Effects of 4-MU + vemurafenib and UA + DCA on the production of superoxide. Cytofluorimetric determination of cellular superoxide p < A) and mitochondrial superoxide (B) in ED-013 and ED-196 melanoma cells upon incubation with the probes DHE and MitoSOX, respectively. Cells were treated with 4-MU (100 µM) in combination with vemurafenib (0.1 µM), or with UA (10 µM) in combination with DCA (10 mM) for 24 or 48 h. Values are reported as relative fluorescence in treated cells compared to vehicle only (DMSO)-treated cells. Data represent the mean ± SEM of 3 independent experiments done in triplicate.
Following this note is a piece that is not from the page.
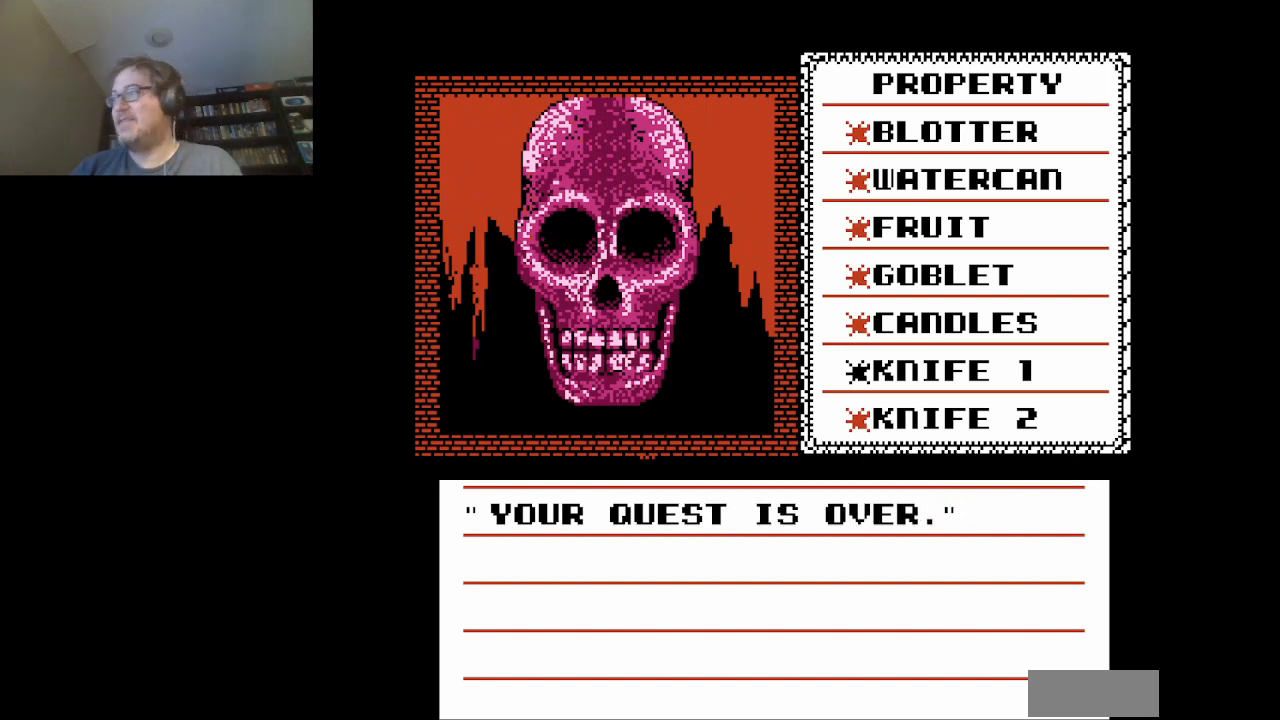
{"buttons": [], "events": []}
An unpaired t-test was performed to determine statistical significance (*p < 0.05; ** p < 0.01, *** p < 0.001).

Figure 5

Cytostatic and cytotoxic effects of 4-MU + vemurafenib and UA + DCA in melanoma cells. (A) Cytofluorimetric evaluation of cell cycle in ED-013 and ED-196 melanoma cells upon incubation with propidium iodide (PI) upon treatment with 4-MU (100 µM) + vemurafenib (0.1 µM), or UA (10 µM) + DCA (10 mM) for 48 h. Percent of cells in the different phases of cell cycle was determined by FlowJo v 10.1 software. Data show the mean of 3 independent experiments ± SD. A two-way ANOVA was performed to determine statistical significance (**p < 0.01, *** p < 0.001). Representative plots are shown on the right. (B) Percentage of apoptotic cells in culures of ED-013 and ED-196 treated with 4-MU + vemurafenib or UA + CA for 24 or 48 h. The hypodiploid nuclei (subG1) population was gated by flow cytometry upon staining with PI. Data represent the mean ± SD of 3 independent experiments. An unpaired t-test was performed to determine statistical significance (*p < 0.05; *** p < 0.001). (C) Analysis of cell viability in the same cell lines upon staining with Alamar Blue (AB) upon 48 h of treatment with UA in combination with DCA in the presence or absence of the antioxidant N-acetyl-l-cysteine (NAC, 5 mM). DMSO was used as vehicle. Values are reported as relative fluorescence of AB in treated compared to untreated cells. Data represent the mean ± SD of 3 independent experiments. An unpaired t-test was performed to determine statistical significance (*p < 0.05).